What you return must be an exact copy of the lines in the listing below between the line holding "(IHC) micrograph of" and the line holding "cells exhibit low", inclusive, and nothing more.

━━━━━━━━

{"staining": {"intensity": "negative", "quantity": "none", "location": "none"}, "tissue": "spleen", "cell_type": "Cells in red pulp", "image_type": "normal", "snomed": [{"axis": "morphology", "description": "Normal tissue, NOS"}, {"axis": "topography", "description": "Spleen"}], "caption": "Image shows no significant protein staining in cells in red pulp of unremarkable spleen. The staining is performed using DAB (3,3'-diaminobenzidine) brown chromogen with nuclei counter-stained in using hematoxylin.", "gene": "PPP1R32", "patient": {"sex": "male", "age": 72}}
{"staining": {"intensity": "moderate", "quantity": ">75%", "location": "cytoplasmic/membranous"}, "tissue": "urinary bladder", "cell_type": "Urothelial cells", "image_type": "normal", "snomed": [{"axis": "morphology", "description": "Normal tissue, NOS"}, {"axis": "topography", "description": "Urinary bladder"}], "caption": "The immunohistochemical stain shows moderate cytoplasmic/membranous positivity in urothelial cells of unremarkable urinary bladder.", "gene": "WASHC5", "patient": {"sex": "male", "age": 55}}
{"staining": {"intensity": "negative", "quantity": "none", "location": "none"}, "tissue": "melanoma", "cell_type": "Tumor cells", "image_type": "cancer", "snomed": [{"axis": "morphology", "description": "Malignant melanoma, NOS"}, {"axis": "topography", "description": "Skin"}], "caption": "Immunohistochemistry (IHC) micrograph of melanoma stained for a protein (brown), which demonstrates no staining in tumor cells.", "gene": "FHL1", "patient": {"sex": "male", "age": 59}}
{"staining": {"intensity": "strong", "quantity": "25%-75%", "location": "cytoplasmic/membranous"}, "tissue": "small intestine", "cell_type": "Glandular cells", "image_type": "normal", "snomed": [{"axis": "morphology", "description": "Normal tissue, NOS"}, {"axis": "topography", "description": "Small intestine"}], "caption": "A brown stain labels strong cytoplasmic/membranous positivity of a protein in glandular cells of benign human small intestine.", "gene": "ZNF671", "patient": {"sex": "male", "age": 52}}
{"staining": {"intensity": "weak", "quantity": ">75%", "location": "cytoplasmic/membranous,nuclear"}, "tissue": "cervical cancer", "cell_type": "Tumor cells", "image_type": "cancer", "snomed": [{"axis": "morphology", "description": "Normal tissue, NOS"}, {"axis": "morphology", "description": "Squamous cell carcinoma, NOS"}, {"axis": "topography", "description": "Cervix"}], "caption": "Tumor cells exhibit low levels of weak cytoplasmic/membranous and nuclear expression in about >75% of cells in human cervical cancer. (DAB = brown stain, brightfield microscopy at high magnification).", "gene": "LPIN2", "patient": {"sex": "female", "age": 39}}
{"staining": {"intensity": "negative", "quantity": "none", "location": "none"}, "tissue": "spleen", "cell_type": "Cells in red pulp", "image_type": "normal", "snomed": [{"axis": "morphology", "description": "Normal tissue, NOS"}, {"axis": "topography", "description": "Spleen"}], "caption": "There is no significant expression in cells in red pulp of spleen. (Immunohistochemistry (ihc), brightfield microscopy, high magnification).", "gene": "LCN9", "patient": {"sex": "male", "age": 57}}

━━━━━━━━

Task answer:
{"staining": {"intensity": "negative", "quantity": "none", "location": "none"}, "tissue": "melanoma", "cell_type": "Tumor cells", "image_type": "cancer", "snomed": [{"axis": "morphology", "description": "Malignant melanoma, NOS"}, {"axis": "topography", "description": "Skin"}], "caption": "Immunohistochemistry (IHC) micrograph of melanoma stained for a protein (brown), which demonstrates no staining in tumor cells.", "gene": "FHL1", "patient": {"sex": "male", "age": 59}}
{"staining": {"intensity": "strong", "quantity": "25%-75%", "location": "cytoplasmic/membranous"}, "tissue": "small intestine", "cell_type": "Glandular cells", "image_type": "normal", "snomed": [{"axis": "morphology", "description": "Normal tissue, NOS"}, {"axis": "topography", "description": "Small intestine"}], "caption": "A brown stain labels strong cytoplasmic/membranous positivity of a protein in glandular cells of benign human small intestine.", "gene": "ZNF671", "patient": {"sex": "male", "age": 52}}
{"staining": {"intensity": "weak", "quantity": ">75%", "location": "cytoplasmic/membranous,nuclear"}, "tissue": "cervical cancer", "cell_type": "Tumor cells", "image_type": "cancer", "snomed": [{"axis": "morphology", "description": "Normal tissue, NOS"}, {"axis": "morphology", "description": "Squamous cell carcinoma, NOS"}, {"axis": "topography", "description": "Cervix"}], "caption": "Tumor cells exhibit low levels of weak cytoplasmic/membranous and nuclear expression in about >75% of cells in human cervical cancer. (DAB = brown stain, brightfield microscopy at high magnification).", "gene": "LPIN2", "patient": {"sex": "female", "age": 39}}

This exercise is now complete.